While the Rays stand defenseless, Minor League Baseball has become big business in the Tampa Bay area. The Threshers, with their $1 dollar nights and Thirsty Thursdays are regularly among the top draws in the Florida State League. Meanwhile, the Bradenton Marauders recently added 10 million dollars in upgrades to historic McKechnie Field to include a tiki bar, an upgraded scoreboard, and more concession stands. Putting the cost of the upgrade into perspective, the Rays put $35 million into Tropicana Field after the 2006 season for a stadium five times bigger.
In a perfect world, Major League teams would conduct spring training on the west coast of Florida and once the big league teams travel north, their minor league affiliates would travel east, playing their games up and down Florida’s east coast, keeping their all-star game far out of the Rays’ market, and focusing the Florida State League from Daytona in the north, Orlando in the west, and Fort Lauderdale in the south. Re-locating the league along the coast could also return baseball to cities such as Vero Beach and Cocoa. If such a plan were enacted, it would of course mean moving established FSL franchises from historic cities such as Clearwater, Lakeland, and Tampa, but could reinvigorate baseball in Orlando, the nation’s 20th largest metro area and the largest without even a minor league team.
As towns such as Viera and Kissimmee prepare for the exodus of their spring teams either west or south, moving Florida State teams to Central Florida and the state’s east coast could add back some of the missing income while giving the Rays sole ownership of Florida’s west coast and along the I-4 corridor to Orlando. Limiting the southern locations to Fort Lauderdale/West Palm and Fort Myers on the West Coast would also not infringe on the Marlins Miami market any more than the Florida State League already does. And it fits the governor's new initiative to keep teams in Florida and not see them bolt to Arizona for Spring Training.

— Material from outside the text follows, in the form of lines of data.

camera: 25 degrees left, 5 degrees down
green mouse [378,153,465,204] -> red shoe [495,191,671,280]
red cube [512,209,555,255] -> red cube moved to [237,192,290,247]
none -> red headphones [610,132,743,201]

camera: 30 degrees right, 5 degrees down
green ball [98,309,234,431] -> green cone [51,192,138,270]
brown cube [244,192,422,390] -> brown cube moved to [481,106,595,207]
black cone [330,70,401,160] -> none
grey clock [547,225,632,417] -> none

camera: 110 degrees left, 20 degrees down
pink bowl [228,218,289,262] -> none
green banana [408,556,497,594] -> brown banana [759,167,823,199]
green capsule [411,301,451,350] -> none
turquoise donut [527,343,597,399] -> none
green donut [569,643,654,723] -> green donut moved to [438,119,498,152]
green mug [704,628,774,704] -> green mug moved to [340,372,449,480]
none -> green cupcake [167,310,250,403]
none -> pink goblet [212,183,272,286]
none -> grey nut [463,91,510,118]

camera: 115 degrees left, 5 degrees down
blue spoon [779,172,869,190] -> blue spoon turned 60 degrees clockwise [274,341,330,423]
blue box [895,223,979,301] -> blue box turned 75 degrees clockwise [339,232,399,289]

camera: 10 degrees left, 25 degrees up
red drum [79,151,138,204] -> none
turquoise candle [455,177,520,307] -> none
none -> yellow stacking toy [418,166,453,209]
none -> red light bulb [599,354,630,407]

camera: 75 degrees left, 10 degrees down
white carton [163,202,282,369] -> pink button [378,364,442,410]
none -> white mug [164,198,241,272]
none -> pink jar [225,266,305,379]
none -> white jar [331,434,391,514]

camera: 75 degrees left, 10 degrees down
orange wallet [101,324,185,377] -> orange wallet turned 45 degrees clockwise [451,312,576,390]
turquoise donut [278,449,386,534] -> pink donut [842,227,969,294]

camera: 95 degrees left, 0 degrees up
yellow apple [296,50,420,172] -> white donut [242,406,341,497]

There is no doubt shifting the Florida State League out of the Rays market would be voted down by not only Major League ownership but Minor League ownership as well. And the Rays have enough problems with the politics of St. Petersburg and Tampa to risk the ire of several other cities along the west coast. But if it means adding butts to seats at the Major League level, isn’t moving the Florida State League out of the Rays’ market a good thing for baseball?
DRaysBay writer Scott Grauer assisted with the distance data in this article.